Senegal's Democratic Unrest And The Ghosts Of French Colonialism

The violence that erupted following the sentencing of opposition politician Ousmane Sonko to two years in prison left 16 people dead and 500 arrested. This reveals deep fractures in Senegalese democracy that has traces to France's colonial past.

Image of Senegalese ​Protesters celebrating Sonko being set free by the court, March 2021

Protesters celebrate Sonko being set free by the court, March 2021

Pierre Haski

-Analysis-

PARIS — For a long time, Senegal had the glowing image of one of Africa's rare democracies. The reality was more complicated than that, even in the days of the poet-president Léopold Sedar Senghor, who also had his dark side.

But for years, the country has been moving down what Senegalese intellectual Felwine Sarr describes as the "gentle slope of... the weakening and corrosion of the gains of Senegalese democracy."

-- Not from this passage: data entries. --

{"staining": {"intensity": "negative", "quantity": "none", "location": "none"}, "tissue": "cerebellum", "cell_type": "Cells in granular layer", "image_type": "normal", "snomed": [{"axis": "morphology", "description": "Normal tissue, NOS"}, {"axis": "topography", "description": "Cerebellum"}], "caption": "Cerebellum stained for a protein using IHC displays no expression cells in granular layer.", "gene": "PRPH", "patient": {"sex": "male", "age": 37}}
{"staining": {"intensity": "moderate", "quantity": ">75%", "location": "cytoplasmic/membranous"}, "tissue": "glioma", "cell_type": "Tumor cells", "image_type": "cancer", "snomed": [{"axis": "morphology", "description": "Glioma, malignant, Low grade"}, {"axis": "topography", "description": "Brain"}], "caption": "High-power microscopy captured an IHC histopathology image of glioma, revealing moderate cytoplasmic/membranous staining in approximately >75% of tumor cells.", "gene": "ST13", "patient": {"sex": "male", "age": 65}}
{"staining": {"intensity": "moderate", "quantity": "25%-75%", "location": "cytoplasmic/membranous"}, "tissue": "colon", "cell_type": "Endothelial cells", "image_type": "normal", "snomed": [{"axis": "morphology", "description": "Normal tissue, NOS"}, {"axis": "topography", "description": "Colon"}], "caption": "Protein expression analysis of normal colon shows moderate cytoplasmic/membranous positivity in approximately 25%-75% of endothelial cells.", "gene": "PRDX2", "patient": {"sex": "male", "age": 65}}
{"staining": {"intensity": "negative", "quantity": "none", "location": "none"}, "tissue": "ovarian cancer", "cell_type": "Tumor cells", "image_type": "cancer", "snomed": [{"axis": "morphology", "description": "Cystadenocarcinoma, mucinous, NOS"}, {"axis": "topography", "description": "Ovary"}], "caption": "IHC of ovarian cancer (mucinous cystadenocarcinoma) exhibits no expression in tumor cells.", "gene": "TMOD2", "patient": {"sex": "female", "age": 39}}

This has been demonstrated once again over the last few days, with a wave of violence that has left 16 people dead, 500 arrested, the internet censored, and a tense situation with troubling consequences. The trigger? The sentencing last Thursday of opposition politician Ousmane Sonko to two years in prison, which could exclude him from the 2024 presidential elections.

Young people took to the streets when the verdict was announced, accusing the justice system of having become a political tool. Ousmane Sonko had been accused of rape but was convicted of "corruption of youth," a change that rendered the decision incomprehensible.